Memórias do calabouço

 


"Aqui não há ódio. O ódio não nos motiva. Nosso testemunho integra-se ao espírito da dignidade. Um antigo provérbio diz: 'Qem se lembrar do passado tem que perder um olho. Quem o esquecer, os dois'. Move-nos, a todos, o sentimento desesperado de que as bestas permaneçam em suas tocas, para que no Uruguai de Todos (também deles, em seus respectivos lugares) seja hasteada a seguinte bandeira: NUNCA MAIS."

***
O testemunho desses homens, sem o ódio que seria compreensível, é validado pela vida que viveram depois da libertação dos calabouços. Compromisso com os ideais que orientaram e guiam suas vidas. Tiveram que resistir aos sofrimentos do corpo e da alma. Tiveram que enfrentar fantasmas... Suportaram anos de tortura, isolamento e situações que muitos não conseguiram suportar. E nem por isso são melhores. O olhar de solidariedade aos que sucumbiram é uma marca da capacidade que temos de compreender a humanidade que há em nós. No caso deles, a capacidade de analisar inclusive o contexto social, psicológico, de seus algozes.

"Uma noite de 12 anos" foi baseado nesse livro.
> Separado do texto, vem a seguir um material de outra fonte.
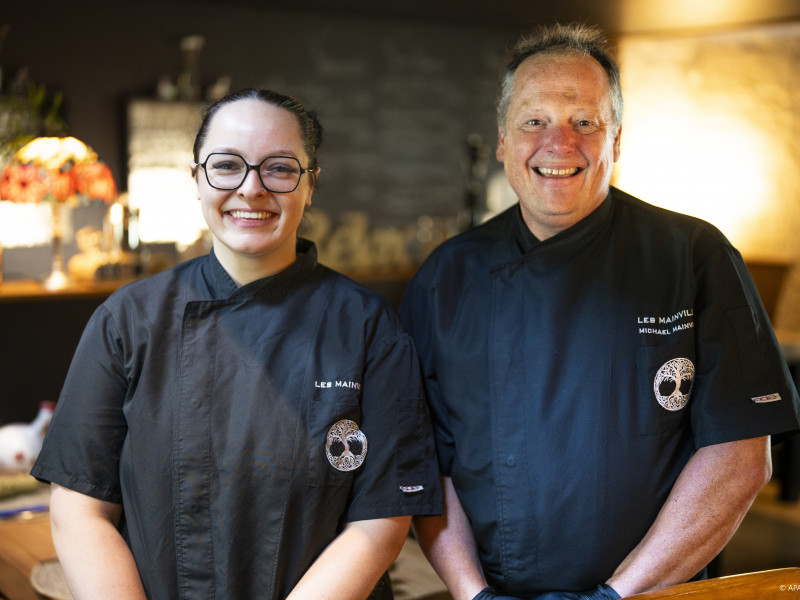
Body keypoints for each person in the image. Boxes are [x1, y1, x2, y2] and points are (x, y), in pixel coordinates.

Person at [400, 23, 800, 600]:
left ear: (616, 139)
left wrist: (616, 596)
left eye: (584, 122)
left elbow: (740, 457)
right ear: (503, 141)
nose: (558, 143)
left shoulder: (693, 256)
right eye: (533, 122)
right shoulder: (445, 278)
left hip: (656, 593)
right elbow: (424, 461)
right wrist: (471, 593)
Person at [31, 88, 442, 600]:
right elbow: (80, 508)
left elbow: (380, 522)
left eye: (280, 168)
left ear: (310, 185)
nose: (251, 189)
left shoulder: (368, 326)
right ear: (197, 179)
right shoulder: (129, 319)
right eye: (227, 165)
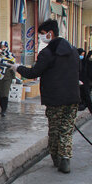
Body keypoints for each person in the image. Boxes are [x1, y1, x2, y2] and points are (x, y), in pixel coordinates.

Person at [12, 19, 80, 174]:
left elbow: (34, 73)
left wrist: (18, 67)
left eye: (42, 34)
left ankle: (57, 159)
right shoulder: (73, 51)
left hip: (55, 99)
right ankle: (65, 158)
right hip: (72, 97)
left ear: (50, 33)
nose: (41, 38)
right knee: (67, 129)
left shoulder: (47, 53)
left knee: (55, 130)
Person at [0, 41, 16, 116]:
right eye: (1, 46)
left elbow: (13, 67)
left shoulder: (11, 55)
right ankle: (2, 108)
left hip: (7, 77)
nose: (2, 48)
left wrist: (13, 77)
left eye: (4, 46)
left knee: (4, 94)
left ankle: (4, 110)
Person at [77, 48, 92, 116]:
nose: (82, 56)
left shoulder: (85, 62)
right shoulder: (76, 62)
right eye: (81, 54)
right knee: (84, 96)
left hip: (84, 82)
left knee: (86, 96)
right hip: (78, 82)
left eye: (83, 54)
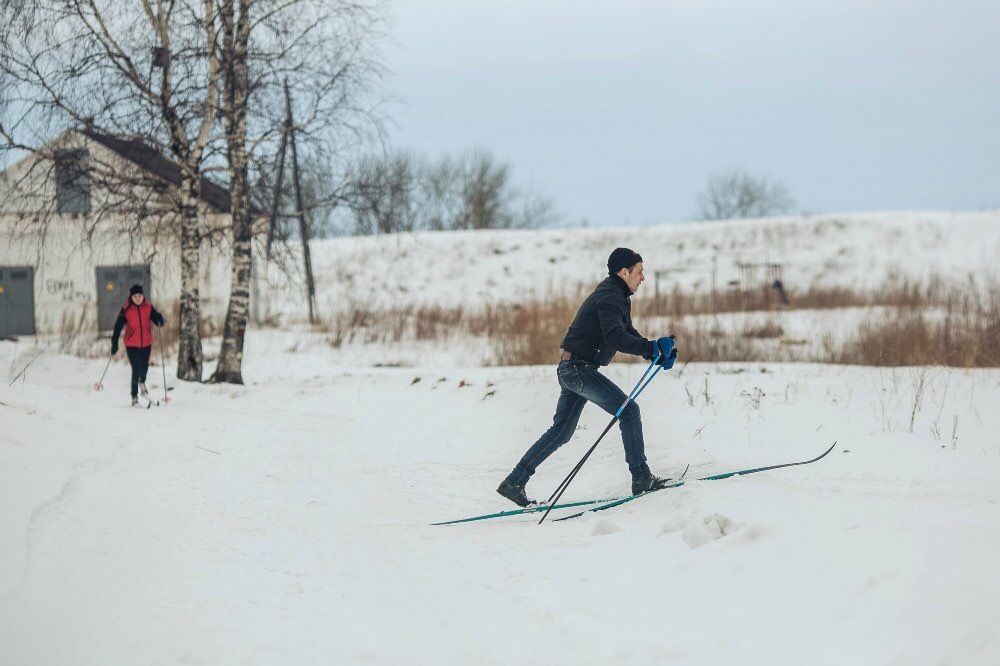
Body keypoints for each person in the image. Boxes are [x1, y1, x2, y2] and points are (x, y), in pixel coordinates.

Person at [497, 248, 679, 507]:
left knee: (561, 432)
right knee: (629, 411)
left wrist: (654, 352)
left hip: (574, 368)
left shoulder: (617, 295)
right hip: (578, 369)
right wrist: (650, 348)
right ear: (623, 271)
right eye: (639, 271)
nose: (643, 278)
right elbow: (615, 337)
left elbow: (627, 331)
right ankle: (641, 478)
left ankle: (514, 482)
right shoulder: (609, 296)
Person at [111, 284, 165, 406]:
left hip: (146, 342)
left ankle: (142, 383)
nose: (138, 298)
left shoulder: (148, 307)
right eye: (135, 296)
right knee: (136, 368)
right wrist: (114, 343)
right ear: (131, 297)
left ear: (142, 296)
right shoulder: (126, 309)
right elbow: (118, 326)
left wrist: (159, 320)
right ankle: (134, 397)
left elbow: (156, 319)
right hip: (131, 344)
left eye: (140, 295)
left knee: (144, 367)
O filme em si é capaz de mostrar o horror que esses homens viveram. O amargo tempo de quase desesperança. Ainda assim, o livro nos revela que o inferno foi mais profundo. Não obstante, 
através de suas vidas, aprendemos que é possível experimentar humilhações brutais e, apesar disso, podemos (precisamos!) recrutar internamente a força necessária para que isso não nos destrua.
Por fim, outra grande lição, a maior inspiração que esses testemunhos carregam, é de que:

"Quando tudo, tudo é hostil e mesmo quando querem entrar em sua consciência, com as unhas sujas, o refugio dentro de si mesmo é uma conquista. Dia a dia é necessário lutar."

"Porque um dos princípios que tínhamos era resistir, mas resistir com dignidade."